Taking the line with "neck: (519, 441)" as the first and the last line of the entries as the final one, copy that span exactly.

(Human pose keypoint data)
____________
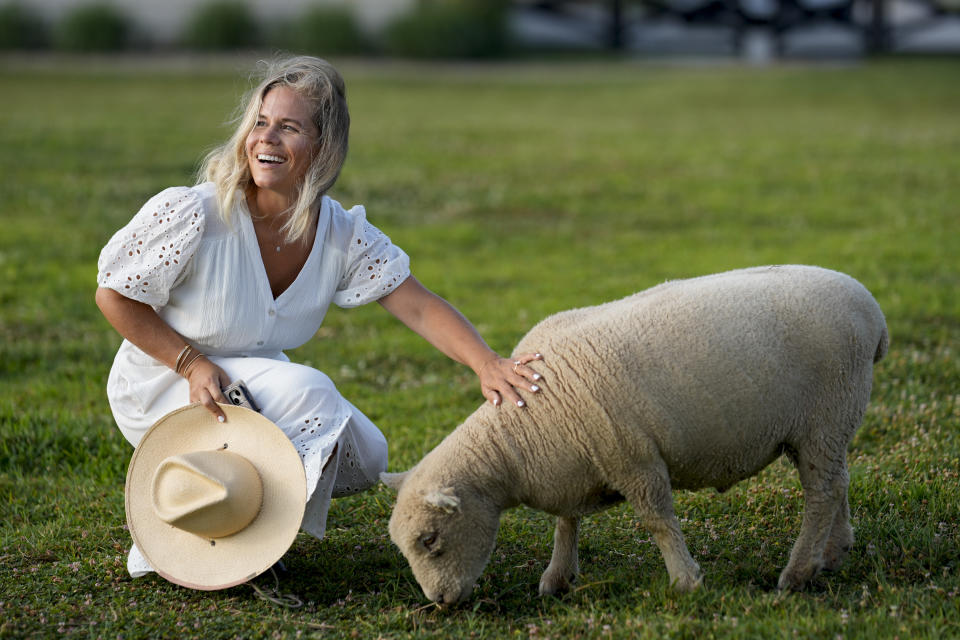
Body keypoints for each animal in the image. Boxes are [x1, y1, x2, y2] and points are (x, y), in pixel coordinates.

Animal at [378, 264, 888, 604]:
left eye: (430, 540)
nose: (439, 602)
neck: (519, 441)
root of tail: (872, 310)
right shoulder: (578, 463)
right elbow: (566, 522)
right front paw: (558, 578)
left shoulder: (632, 458)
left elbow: (657, 520)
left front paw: (685, 581)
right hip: (823, 425)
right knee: (836, 482)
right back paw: (833, 553)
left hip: (827, 412)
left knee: (821, 492)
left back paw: (798, 573)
____________
The completed task:
neck: (519, 441)
root of tail: (872, 310)
right shoulder: (578, 463)
right elbow: (566, 522)
right front paw: (558, 578)
left shoulder: (632, 458)
left elbow: (657, 520)
left front paw: (685, 581)
right hip: (823, 425)
right knee: (836, 482)
right back paw: (833, 553)
left hip: (827, 412)
left knee: (821, 492)
left back paw: (798, 573)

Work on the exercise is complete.